We’ve just had a long weekend in Penang and spent a lot of time in and beside this magnificent pool at the Eastern and Oriental Hotel. It feels decadent staying in this relic of the colonial era, where the sea wall hides the detritus bobbing in the Strait of Malacca  from hotel guests lounging around the pool and the hard-working fishing boats are decorative additions to tourist photos. Still we thoroughly enjoyed our break here and made good use of the pool, swimming numerous lengths to justify our next meal. Lying in damp togs in the evening breeze is not possible in Auckland’s fickle spring weather! Balmy evenings are the compensation for the heat of tropical days.



Earth can have very few sights more fair than this view of the Hokianga harbour. As you come over the hill and round the bend, this breathtaking view greets you. We were fortunate to see it on a beautiful late autumn day when the blue of the sky and the sea seemed boundless. We then meandered down through the little settlement of Omapere and into Opononi, where we had delicious coffee, confirming our opinion that, even in the smallest New Zealand town, you always find good coffee. Then we viewed the statue of Opo  – a wild bottle-nosed dolphin who started following fishing boats in the harbour after her mother died. She soon became a celebrity and would allow children to swim beside her and played with the balls they threw to her. She died in 1956 and was buried in a special plot near the town hall. As I looked out over the magnificent harbour that was her playground, Don McGlashan’s song Miracle Sun went through my head. Only in New Zealand!

A big tree


Our daughter lives in Northland, which has given us the opportunity to explore a part of New Zealand that we’ve not seen much of previously. Driving through the Waipoua forest on the way to the Hokianga, we stopped to view Tāne Mahuta. This is a giant kauri tree estimated to be between 1,250 and 2,500 years old. Its name means ‘lord of the forest’. While we were gazing in wonder, another family arrived. An older child told her younger brother to look. He gave it a cursory glance, said “big tree” and then hurried over to a bench so that he could climb up and jump off it. I was very amused. To call this giant of the forest a big tree is such an understatement! To a small boy, the opportunity to jump off a bench was much more appealing than looking at a tree. I hope he has the chance to see Tāne Mahuta again when he is older and feel the sense of awe that I remember when I look at this photo of us dwarfed by its magnificence.


Perth March 2017 031

It is good to remember the blue-sky days Jim and I enjoyed together in Perth a few weekends ago now that the storm clouds accompanying Cyclone Cook are gathering over New Zealand. We met there because it’s about half-way between Kuala Lumpur and Auckland. Neither of us has ever been to Western Australia and we thought Perth was lovely. The city is easy to navigate around and the free buses are a boon.
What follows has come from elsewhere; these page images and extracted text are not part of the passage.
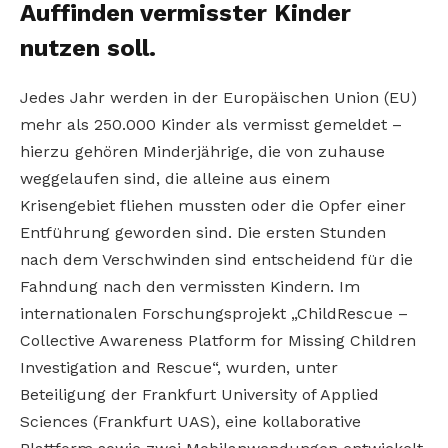
Auffinden vermisster Kinder
nutzen soll.
Jedes Jahr werden in der Europäischen Union (EU)
mehr als 250.000 Kinder als vermisst gemeldet –
hierzu gehören Minderjährige, die von zuhause
weggelaufen sind, die alleine aus einem
Krisengebiet fliehen mussten oder die Opfer einer
Entführung geworden sind. Die ersten Stunden
nach dem Verschwinden sind entscheidend für die
Fahndung nach den vermissten Kindern. Im
internationalen Forschungsprojekt „ChildRescue –
Collective Awareness Platform for Missing Children
Investigation and Rescue“, wurden, unter
Beteiligung der Frankfurt University of Applied
Sciences (Frankfurt UAS), eine kollaborative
We spent a morning in the impressive art gallery and ate some delicious food in stylish cafes. We caught a ferry down the Swan River to Fremantle, which is delightful. It was exhilarating to watch the Fremantle doctor creating white horses on the Indian ocean. We also strolled through the magnificent King’s Park, Perth’s botanical gardens perched high over the city and the Swan.
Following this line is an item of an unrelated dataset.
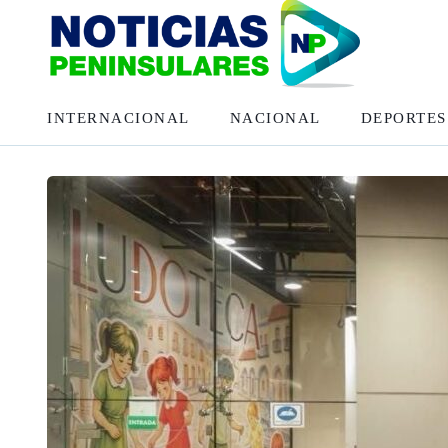
INTERNACIONAL
NACIONAL
DEPORTES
On my recent trip to Sydney I spent time in Cronulla – an underrated and much  maligned part of the city. This is due to the racially motivated brawls that took place there in December 2005 and the prevailing opinion that Cronulla beaches are for locals only. However, I thoroughly enjoyed being there and not only because I had the welcome company of my children. The beaches are beautiful, with tall cliffs that provide heaps of shade, and warm, clear water. The village is charming and there are plenty of good cafes and interesting shops, including a wonderful bookshop. I highly recommend a trip out there and it is the only Sydney beach with direct train access.